Св. Христофор не узнал младенца Христа, которого нёс на плечах. Не так же ли Россия, слепой великан, не видит, кого несёт, -- только изнемогает под страшной тяжестью, вот-вот упадёт раздавленная? Не видит Россия, кто сидит у неё на плечах, -- младенец Христос или щенок антихристов. (VI)
Eskimosy (the Eskimos) who eat syroe myaso (raw meat) bring to mind Kinbote's vegetarianism and the Umruds, an Eskimo tribe mentioned by Kinbote in his Commentary:
On the morning of July 16 (while Shade was working on the 698-746 section of his poem) dull Gradus, dreading another day of enforced inactivity in sardonically, sparkling, stimulatingly noisy Nice, decided that until hunger drove him out he would not budge from a leathern armchair in the simulacrum of a lobby among the brown smells of his dingy hotel. Unhurriedly he went through a heap of old magazines on a nearby table. There he sat, a little monument of taciturnity, sighing, puffing out his cheeks, licking his thumb before turning a page, gaping at the pictures, and moving his lips as he climbed down the columns of printed matter. Having replaced everything in a neat pile, he sank back in his chair closing and opening his gabled hands in various constructions of tedium - when a man who had occupied a seat next to him got up and walked into the outer glare leaving his paper behind. Gradus pulled it into his lap, spread it out - and froze over a strange piece of local news that caught his eye: burglars had broken into Villa Disa and ransacked a bureau, taking from a jewel box a number of valuable old medals.

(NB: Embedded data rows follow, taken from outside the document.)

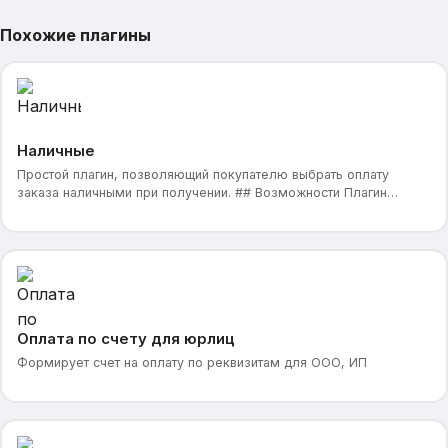
Похожие плагины
Наличные
Простой плагин, позволяющий покупателю выбрать оплату
заказа наличными при получении. ## Возможности Плагин
предоставляет возможность выбора оплаты заказа нал
Оплата по счету для юрлиц
Формирует счет на оплату по реквизитам для ООО, ИП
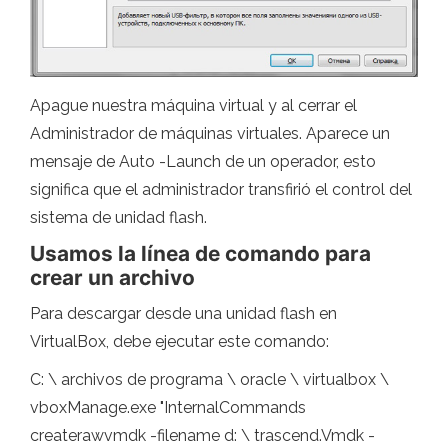
Apague nuestra máquina virtual y al cerrar el
Administrador de máquinas virtuales. Aparece un
mensaje de Auto -Launch de un operador, esto
significa que el administrador transfirió el control del
sistema de unidad flash.
Usamos la línea de comando para
crear un archivo
Para descargar desde una unidad flash en
VirtualBox, debe ejecutar este comando:
C: \ archivos de programa \ oracle \ virtualbox \
vboxManage.exe "InternalCommands
createrawvmdk -filename d: \ trascend.Vmdk -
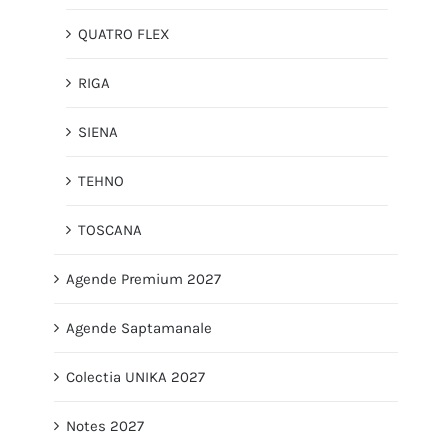
QUATRO FLEX
RIGA
SIENA
TEHNO
TOSCANA
Agende Premium 2027
Agende Saptamanale
Colectia UNIKA 2027
Notes 2027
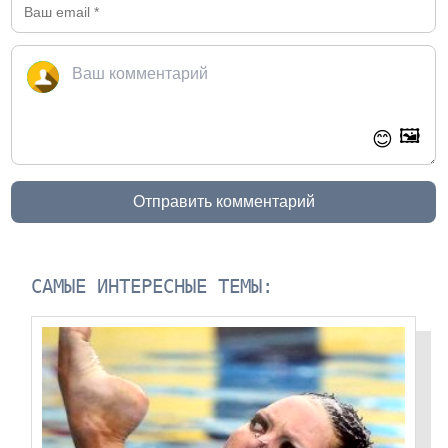
🖼️
😊
Отправить комментарий
САМЫЕ ИНТЕРЕСНЫЕ ТЕМЫ:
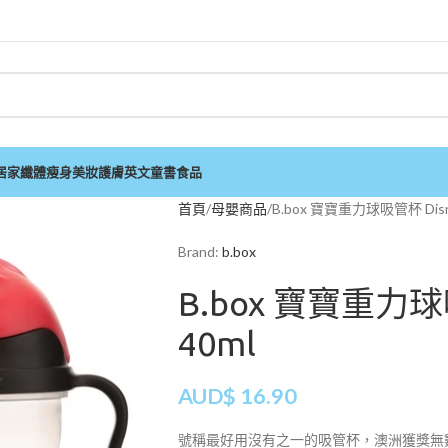
居家
纖體瘦身
美妝護膚
英文童書
食品
首頁
母嬰商品
B.box 寶寶重力球吸管杯 Disn
Brand:
b.box
B.box 寶寶重力球
40ml
AUD$
16.90
號稱最好用沒有之一的吸管杯，澳洲獲獎無數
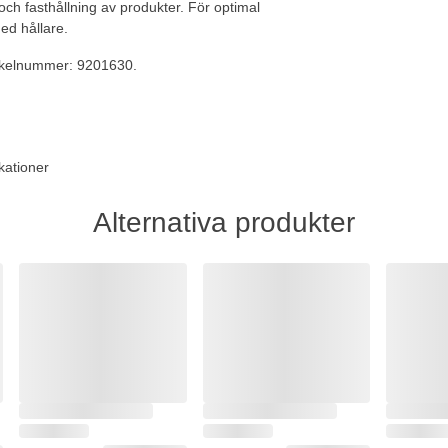
och fasthållning av produkter. För optimal
ed hållare.
tikelnummer: 9201630.
kationer
Alternativa produkter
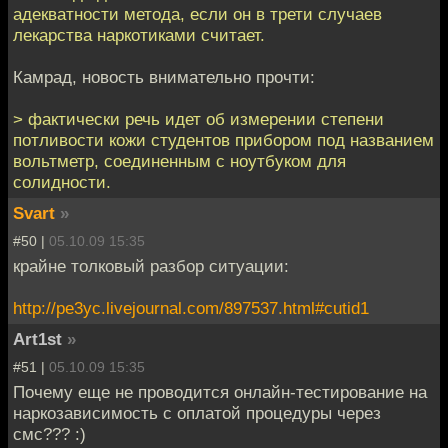
адекватности метода, если он в трети случаев
лекарства наркотиками считает.
Камрад, новость внимательно прочти:
> фактически речь идет об измерении степени
потливости кожи студентов прибором под названием
вольтметр, соединенным с ноутбуком для
солидности.
Svart
»
#50 |
05.10.09 15:35
крайне толковый разбор ситуации:
http://pe3yc.livejournal.com/897537.html#cutid1
Art1st
»
#51 |
05.10.09 15:35
Почему еще не проводится онлайн-тестирование на
наркозависимость с оплатой процедуры через
смс??? :)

Here was something to brood upon. Had this vaguely unpleasant incident some bearing on his quest? Should he do something about it? Cable headquarters? Hard to word succinctly a simple fact without having it look like a cryptogram. Airmail a clipping? He was in his room working on the newspaper with a safety razor blade when there was a bright rap-rap at the door. Gradus admitted an unexpected visitor - one of the greater Shadows, whom he had thought to be onhava-onhava ("far, far away"), in wild, misty, almost legendary Zembla! What stunning conjuring tricks our magical mechanical age plays with old mother space and old father time!
He was a merry, perhaps overmerry, fellow, in a green velvet jacket. Nobody liked him, but he certainly had a keen mind. His name, Izumrudov, sounded rather Russian but actually meant “of the Umruds,” an Eskimo tribe sometimes seen paddling their umyaks (hide-lined boats) on the emerald waters of our northern shores. Grinning, he said friend Gradus must get together his travel documents, including a health certificate, and take the earliest available jet to New York. Bowing, he congratulated him on having indicated with such phenomenal acumen the right place and the right way. Yes, after a thorough perlustration of the loot that Andron and Niagarushka had obtained from the Queen's rosewood writing desk (mostly bills, and treasured snapshots, and those silly medals) a letter from the King did turn up giving his address which was of all places -- Our man, who interrupted the herald of success to say he had never -- was bidden not to display so much modesty. A slip of paper was now produced on which Izumudrov, shaking with laughter (death is hilarious), wrote out for Gradus their client's alias, the name of the university where he taught, and that of the town where it was situated. No, the slip was not for keeps. He could keep it only while memorizing it. This brand of paper (used by macaroon makers) was not only digestible but delicious. The gay green vision withdrew - to resume his whoring no doubt. How one hates such men! (note to Line 741)
The name of the capital of Zembla (a distant northern land), Onhava seems to hint at heaven (onhava-onhava means "far, far away"). On sunny, sad mornings Kinbote always feels in his bones that there is a chance yet of his not being excluded from Heaven. Julius Excluded from Heaven (1514) is a dialogue by Erasmus of Rotterdam. It involves Pope Julius II, who had recently died, trying to persuade Saint Peter to allow him to enter Heaven by using the same tactics he applied when alive. VN's home city (the former capital of Russia), Saint Petersburg was named after Saint Peter.